6. A system for encrypting messages sent between an application installed on a SIM card and a server, comprising: a server comprising: a network interface configured to communicate with a plurality of mobile devices; a processing module comprising instructions configured to generate a keyset; to execute a level and type of encryption; to encrypt messages; and to execute a cryptographic algorithm; a memory module configured to store an Integrated Circuit Card Identifier value, a Mobile Station International Subscriber Directory Number values, an association between the ICCID value and the MSISDN value, a keyset, an association between the ICCID and the keyset, a level and type of encryption, and a cryptographic algorithm; wherein the network interface, processing module, and memory module are operably connected; a mobile device comprising: a mobile network interface configured to communicate with the server; a Subscriber Identity Module comprising an ICCID and an MSISDN; a SIM memory module configured to store the keyset, the level and type of encryption, and the cryptographic algorithm; and a SIM application installed on the SIM and configured to: execute instructions to use the keyset and cryptographic algorithm to encrypt and send encrypted messages; and execute instructions to use the keyset and cryptographic algorithm to decrypt received encrypted messages; wherein the SIM, the SIM application, the SIM memory module, and the mobile network interface are operably connected.

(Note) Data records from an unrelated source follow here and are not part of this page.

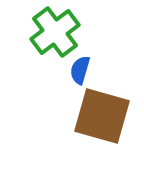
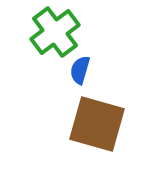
brown square: moved 5 px left, 8 px down
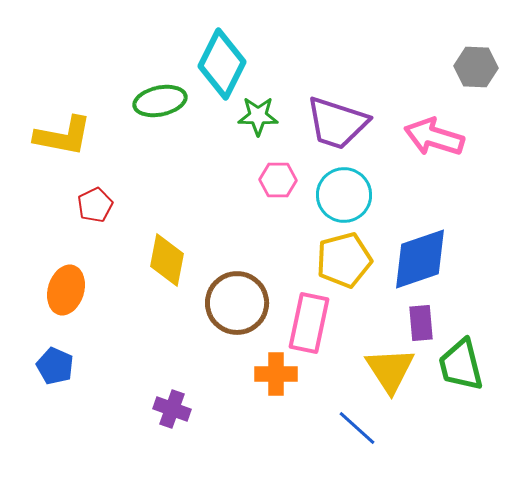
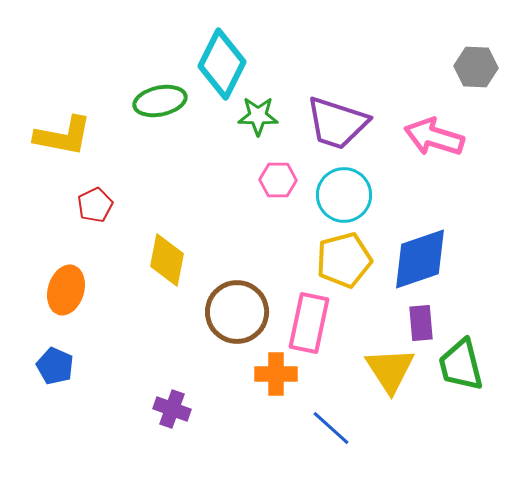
brown circle: moved 9 px down
blue line: moved 26 px left
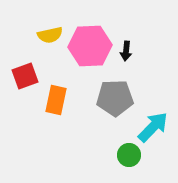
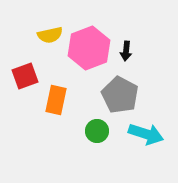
pink hexagon: moved 1 px left, 2 px down; rotated 18 degrees counterclockwise
gray pentagon: moved 5 px right, 3 px up; rotated 30 degrees clockwise
cyan arrow: moved 7 px left, 7 px down; rotated 64 degrees clockwise
green circle: moved 32 px left, 24 px up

7. The system of claim 6, wherein the system is configured to use AES-256 to encrypt messages.

8. A method of sending an encrypted message from an application installed on a SIM card installed on a mobile device, the method comprising: sending, from the application installed on the SIM card, over a mobile network a provisioning message; receiving, at the mobile device, a keyset, wherein the keyset is configured to encrypt messages sent from an application installed on the SIM card; storing the keyset in a memory module on the mobile device; encrypting a message sent from the application using the keyset; and sending the encrypted message from the application installed on the SIM over a mobile network.

9. The method of claim 8, wherein the keyset is configured to be valid for a certain amount of time.

10. The method of claim 8, wherein the keyset is configured to be valid for a certain number of messages.

11. A mobile device configured to send and receive encrypted messages between an application installed on a SIM card installed on a mobile device and a server, the mobile device comprising: a Subscriber Identity Module comprising an ICCID and MSISDN; a SIM application installed on the SIM, wherein the SIM application is configured to use a keyset to encrypt a message prior to sending the message to a server; a memory module configured to store a keyset received from the server; and a network interface configured to communicate with the server to send the encrypted message, wherein the SIM, SIM application, memory module, and network interface are operably connected.